Hooks are shell commands that receive tool input as JSON on stdin and must output JSON on stdout.

Basic structure:

// my-hook.js
let data = '';
process.stdin.on('data', chunk => data += chunk);
process.stdin.on('end', () => {
  const input = JSON.parse(data);

  // Access tool info
  const toolName = input.tool_name;        // "Edit", "Bash", "Write", etc.
  const toolInput = input.tool_input;      // Tool-specific parameters
  const toolOutput = input.tool_output;    // Only available in PostToolUse

  // Warn (non-blocking): write to stderr
  console.error('[Hook] Warning message shown to Claude');

  // Block (PreToolUse only): exit with code 2
  // process.exit(2);

  // Always output the original data to stdout
  console.log(data);
});

Exit codes:

  • 0 — Success (continue execution)
  • 2 — Block the tool call (PreToolUse only)
  • Other non-zero — Error (logged but does not block)

Hook Input Schema

interface HookInput {
  tool_name: string;          // "Bash", "Edit", "Write", "Read", etc.
  tool_input: {
    command?: string;         // Bash: the command being run
    file_path?: string;       // Edit/Write/Read: target file
    old_string?: string;      // Edit: text being replaced
    new_string?: string;      // Edit: replacement text
    content?: string;         // Write: file content
  };
  tool_output?: {             // PostToolUse only
    output?: string;          // Command/tool output
  };
}

Async Hooks

For hooks that should not block the main flow (e.g., background analysis):

{
  "type": "command",
  "command": "node my-slow-hook.js",
  "async": true,
  "timeout": 30
}

Async hooks run in the background.

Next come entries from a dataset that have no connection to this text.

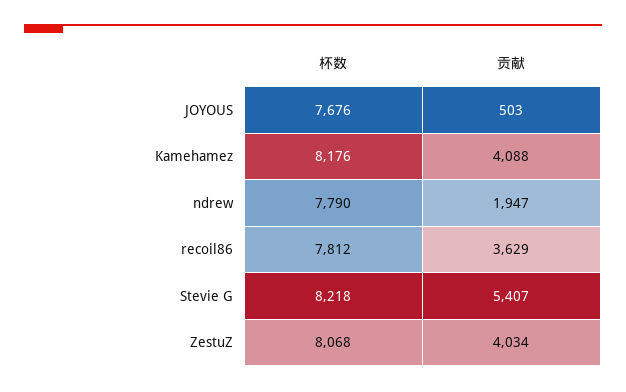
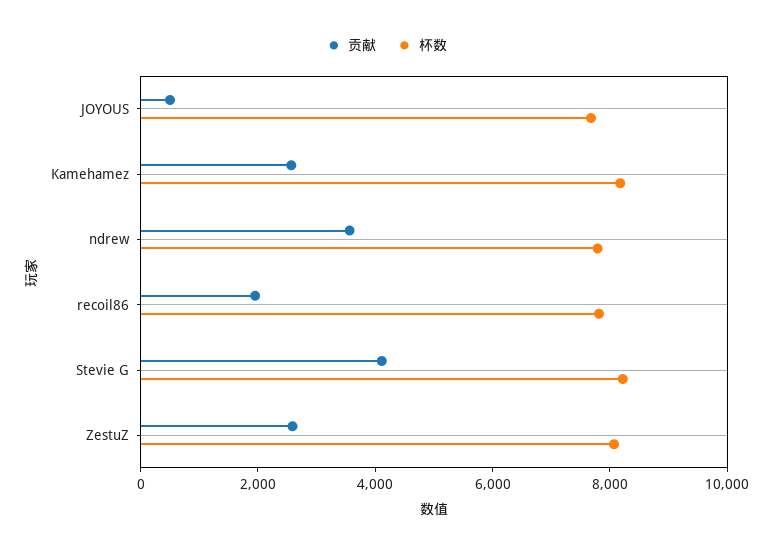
  {
    "杯数": {
      "JOYOUS": 7676,
      "Kamehamez": 8176,
      "ndrew": 7790,
      "recoil86": 7812,
      "Stevie G": 8218,
      "ZestuZ": 8068
    },
    "贡献": {
      "JOYOUS": 503,
-     "Kamehamez": 4088,
+     "Kamehamez": 2500,
-     "ndrew": 1947,
+     "ndrew": 3500,
-     "recoil86": 3629,
+     "recoil86": 2000,
-     "Stevie G": 5407,
+     "Stevie G": 4000,
-     "ZestuZ": 4034
+     "ZestuZ": 2500
    }
  }

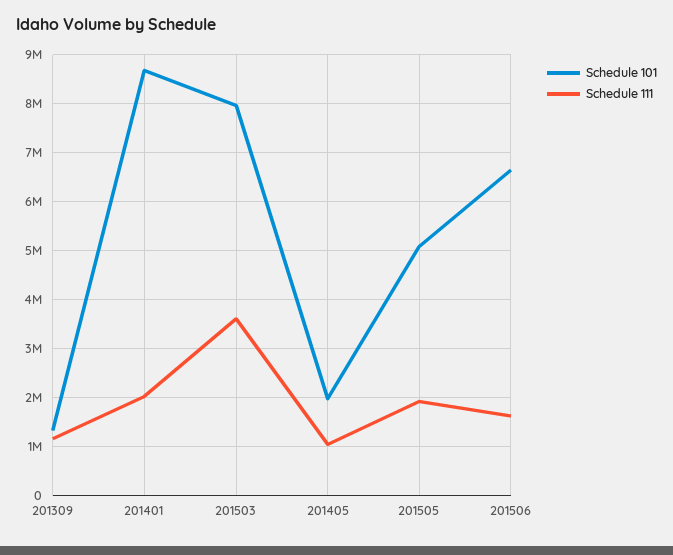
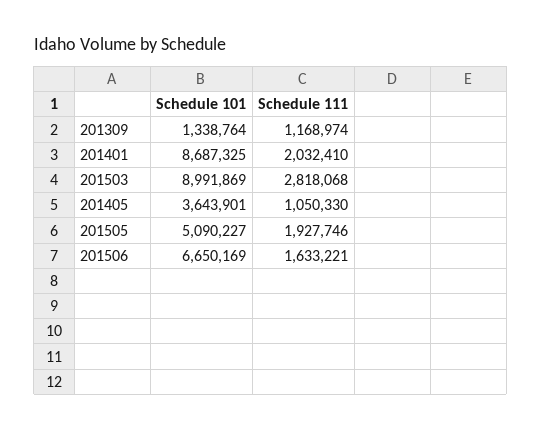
  {
    "Schedule 101": {
      "201309": 1338764,
      "201401": 8687325,
-     "201503": 8000000,
+     "201503": 8991869,
-     "201405": 2000000,
+     "201405": 3643901,
      "201505": 5090227,
      "201506": 6650169
    },
    "Schedule 111": {
      "201309": 1168974,
      "201401": 2032410,
-     "201503": 3600000,
+     "201503": 2818068,
      "201405": 1050330,
      "201505": 1927746,
      "201506": 1633221
    }
  }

They cannot block tool execution.

Common Hook Recipes

Warn about TODO comments

{
  "matcher": "Edit",
  "hooks": [{
    "type": "command",
    "command": "node -e \"let d='';process.stdin.on('data',c=>d+=c);process.stdin.on('end',()=>{const i=JSON.parse(d);const ns=i.tool_input?.new_string||'';if(/TODO|FIXME|HACK/.test(ns)){console.error('[Hook] New TODO/FIXME added - consider creating an issue')}console.log(d)})\""
  }],
  "description": "Warn when adding TODO/FIXME comments"
}

Block large file creation

{
  "matcher": "Write",
  "hooks": [{
    "type": "command",
    "command": "node -e \"let d='';process.stdin.on('data',c=>d+=c);process.stdin.on('end',()=>{const i=JSON.parse(d);const c=i.tool_input?.content||'';const lines=c.split('\\n').length;if(lines>800){console.error('[Hook] BLOCKED: File exceeds 800 lines ('+lines+' lines)');console.error('[Hook] Split into smaller, focused modules');process.exit(2)}console.log(d)})\""
  }],
  "description": "Block creation of files larger than 800 lines"
}

Auto-format Python files with ruff

{
  "matcher": "Edit",
  "hooks": [{
    "type": "command",
    "command": "node -e \"let d='';process.stdin.on('data',c=>d+=c);process.stdin.on('end',()=>{const i=JSON.parse(d);const p=i.tool_input?.file_path||'';if(/\\.py$/.test(p)){const{execFileSync}=require('child_process');try{execFileSync('ruff',['format',p],{stdio:'pipe'})}catch(e){}}console.log(d)})\""
  }],
  "description": "Auto-format Python files with ruff after edits"
}

Require test files alongside new source files

{
  "matcher": "Write",
  "hooks": [{
    "type": "command",
    "command": "node -e \"const fs=require('fs');let d='';process.stdin.on('data',c=>d+=c);process.stdin.on('end',()=>{const i=JSON.parse(d);const p=i.tool_input?.file_path||'';if(/src\\/.*\\.(ts|js)$/.test(p)&&!/\\.test\\.|\\.spec\\./.test(p)){const testPath=p.replace(/\\.(ts|js)$/,'.test.$1');if(!fs.existsSync(testPath)){console.error('[Hook] No test file found for: '+p);console.error('[Hook] Expected: '+testPath);console.error('[Hook] Consider writing tests first (/tdd)')}}console.log(d)})\""
  }],
  "description": "Remind to create tests when adding new source files"
}

Cross-Platform Notes

Hook logic is implemented in Node.js scripts for cross-platform behavior on Windows, macOS, and Linux. A small number of shell wrappers are retained for continuous-learning observer hooks; those wrappers are profile-gated and have Windows-safe fallback behavior.